Scorpio Rising: an amazing concoction of film collages, music and themes

Kenneth Anger, “Scorpio Rising” (1964)

One of the most amazing concoctions of film collages and music soundtracks, “Scorpio Rising” is perhaps Kenneth Anger’s most famous and influential film. It’s a showcase of Anger’s interest in outsider and gay sub-cultures, homoeroticism, and ritual behaviour and activity that result in transformation usually through the medium of sexual violence and death. The juxtaposition of various visual sequences in parallel can have read into it a connection between and among Roman Catholic belief, the attraction of cults (religious and political) and Anger’s ambivalent opinion about them, the role of ritual in sustaining such cults, and the place of violence and sacrifice in ritual practice that helps to sustain belief and restrain and keep people in their place.

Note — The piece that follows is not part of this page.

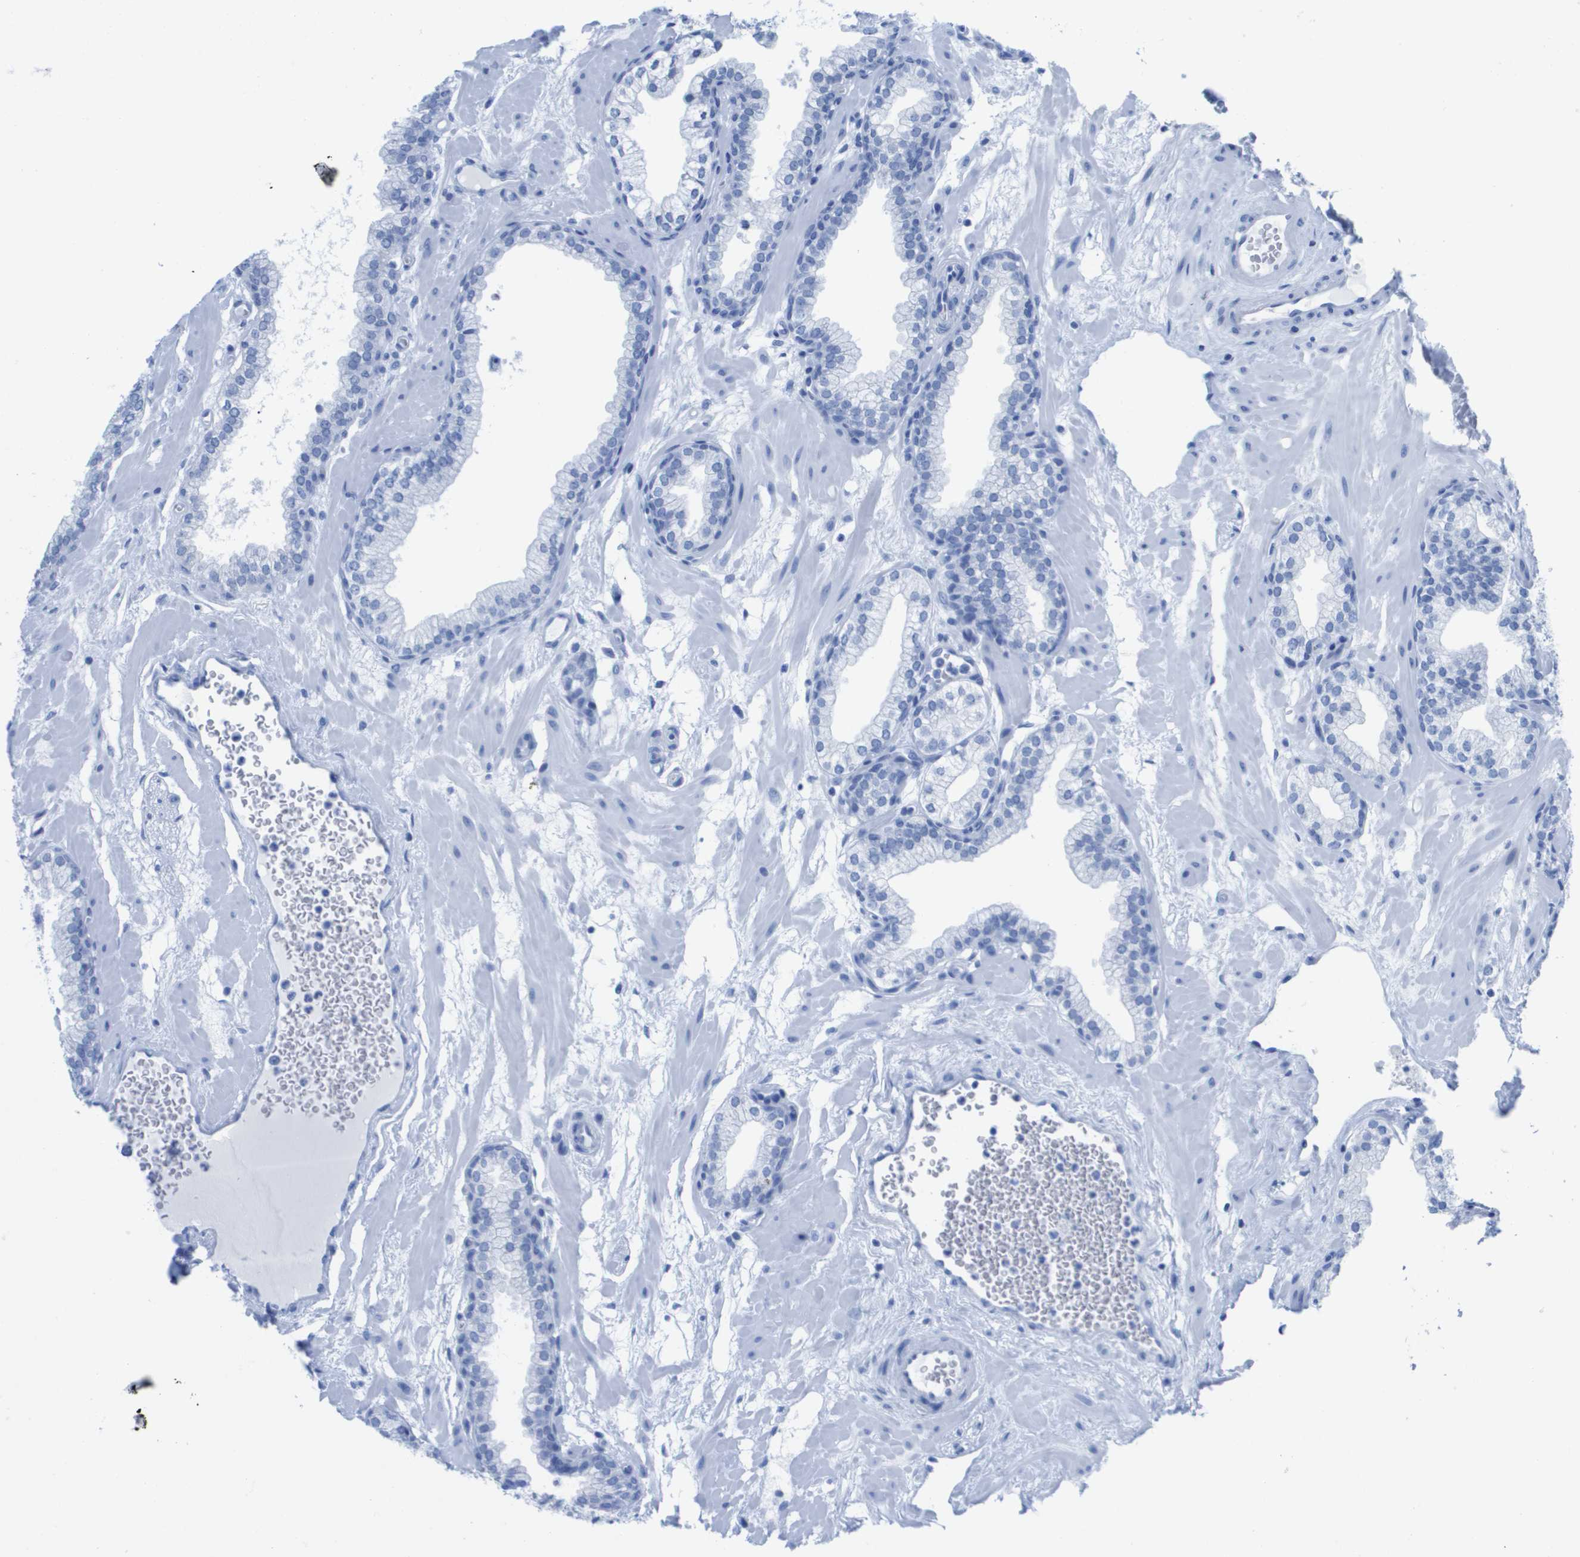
{"staining": {"intensity": "negative", "quantity": "none", "location": "none"}, "tissue": "prostate", "cell_type": "Glandular cells", "image_type": "normal", "snomed": [{"axis": "morphology", "description": "Normal tissue, NOS"}, {"axis": "morphology", "description": "Urothelial carcinoma, Low grade"}, {"axis": "topography", "description": "Urinary bladder"}, {"axis": "topography", "description": "Prostate"}], "caption": "A histopathology image of prostate stained for a protein displays no brown staining in glandular cells. (DAB immunohistochemistry, high magnification).", "gene": "KCNA3", "patient": {"sex": "male", "age": 60}}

On a basic level, the film follows a young biker, Scorpio, as he customises his bike and lavishes love and care upon it. He later dresses, slowly and carefully, in full biker gear before going to the bar where he and his friends usually hang out. They subject one of their own to a hazing that involves stripping and humiliating him and then possibly raping him. They then engage in a mock celebration of Mass culminating in one of the guys pissing into his helmet and offering it around to his flock. The fun climaxes in a furious bike race in which someone falls and breaks his neck. The police are soon at the scene to cart everyone off to jail.

In amongst all that activity, Anger includes footage from an old Cecil B de Mille film (“King of Kings”) of Jesus restoring sight to a blind man and later mounting a donkey to enter Jerusalem, from which city we know he’ll never leave alive. Photographs and propaganda material showing Adolf Hitler as a saviour figure and Nazi swastikas also appear. It’s as if Anger wants his audience to infer that religious fervour for Christianity and its major figures is no different from Nazi fanaticism and that religion, political cults and youth sub-cultures are as one in celebrating their distinctive rituals, fetishising objects of worship, incorporating violence and death with sexual undertones in their most important celebrations, and using that violence and the transformation of sacrificial victims as a focus for releasing social tension and unease in a world that pays lip service to freedom and individuality but fiercely suppresses both.

About 13 deliberately chosen pop and rock songs of the mid-1960s, all used without permission, make up the soundtrack in a way such that they heighten the audience’s sense that a ritual is underway, that a sacrifice is being prepared and death (and the transformation that it represents) will be the crowning result of both the ritual and the film. The audience plays an active part in interpreting the music and the visuals to draw out meaning that would not exist with the music and the film apart and in isolation from one another. We are very much participants in the ritual when we watch this film.

The beauty (if such a thing can be said) about Kenneth Anger’s films is that they are precise enough and vague enough that audiences can read a myriad of messages that all overlap. One can read nostalgia, a love of dressing, fun and teenage rebellion into the film; darker themes such as uncritical hero worship and the close relation of sexual violence, death and repression also appear.